No anomaly detection or security alerts: Billions of dollars moved in one go, and Bybit’s system didn’t even flag it as suspicious. Any proper security system should have on-chain monitoring for unusual transaction patterns, especially for cold wallets.
Why Bybit Likely Didn’t Bother
Bybit wasn’t ignorant—they cut corners for convenience and probably assumed that no one would exploit their weak security policies.
Security is expensive, and they wanted faster transactions: Implementing time locks, extra signers, and pre-signing checks slows down fund transfers. They likely thought "this will never happen to us" and prioritized speed over security.

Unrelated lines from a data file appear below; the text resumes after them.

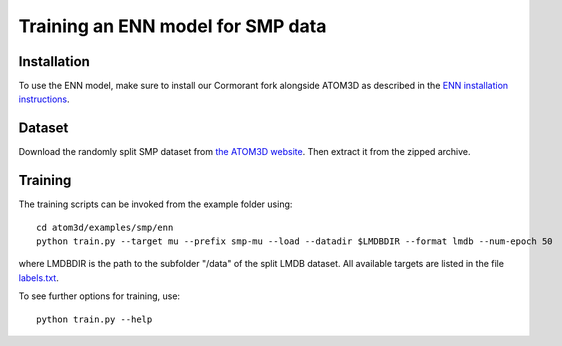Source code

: Training an ENN model for SMP data
==================================


Installation
------------

To use the ENN model, make sure to install our Cormorant fork alongside ATOM3D as described in the `ENN installation instructions <https://atom3d.readthedocs.io/en/latest/training_models.html#enn>`_.


Dataset
-------


Download the randomly split SMP dataset from `the ATOM3D website <https://www.atom3d.ai/smp.html>`_.
Then extract it from the zipped archive.


Training
--------
  
The training scripts can be invoked from the example folder using::

    cd atom3d/examples/smp/enn
    python train.py --target mu --prefix smp-mu --load --datadir $LMDBDIR --format lmdb --num-epoch 50

where LMDBDIR is the path to the subfolder "/data" of the split LMDB dataset. All available targets are listed in the file `labels.txt <https://github.com/drorlab/atom3d/blob/master/examples/smp/enn/labels.txt>`_.

To see further options for training, use::

    python train.py --help
    

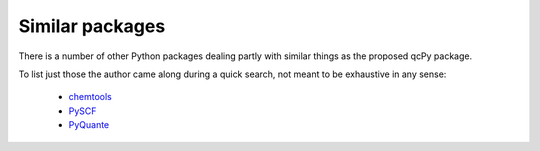 Similar packages
================

There is a number of other Python packages dealing partly with similar things as the proposed qcPy package.

To list just those the author came along during a quick search, not meant to be exhaustive in any sense:

  * `chemtools <https://chemtools.readthedocs.io/en/latest/>`_
  * `PySCF <https://sunqm.github.io/pyscf/index.html>`_
  * `PyQuante <http://pyquante.sourceforge.net/>`_

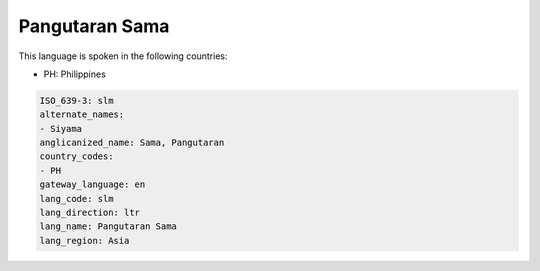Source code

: .. _slm:

Pangutaran Sama
===============

This language is spoken in the following countries:

* PH: Philippines

.. code-block:: yaml

    ISO_639-3: slm
    alternate_names:
    - Siyama
    anglicanized_name: Sama, Pangutaran
    country_codes:
    - PH
    gateway_language: en
    lang_code: slm
    lang_direction: ltr
    lang_name: Pangutaran Sama
    lang_region: Asia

They underestimated UI-based phishing attacks: The hackers didn’t break into Bybit’s systems—they manipulated how transactions were displayed to signers. Bybit trusted their UI too much instead of enforcing raw transaction validation at the hardware wallet level.
Other exchanges would not have fallen for this: Platforms like Fireblocks, Anchorage, and Coinbase Custody implement much stronger safeguards. They use MPC wallets (instead of standard multisig), automated transaction simulations, and withdrawal velocity controls.
If Bybit had followed the best practices of these firms, this hack wouldn’t have been possible.
Conclusion: Bybit’s Security Model Was Flawed
- They could have stopped this with better multisig policies, transaction validation, and contract security.
- They didn’t because extra security slows down withdrawals, and they assumed UI-based deception wasn’t a real threat.
This wasn’t an advanced exploit—Bybit essentially handed the hacker the ability to steal their funds through weak security processes.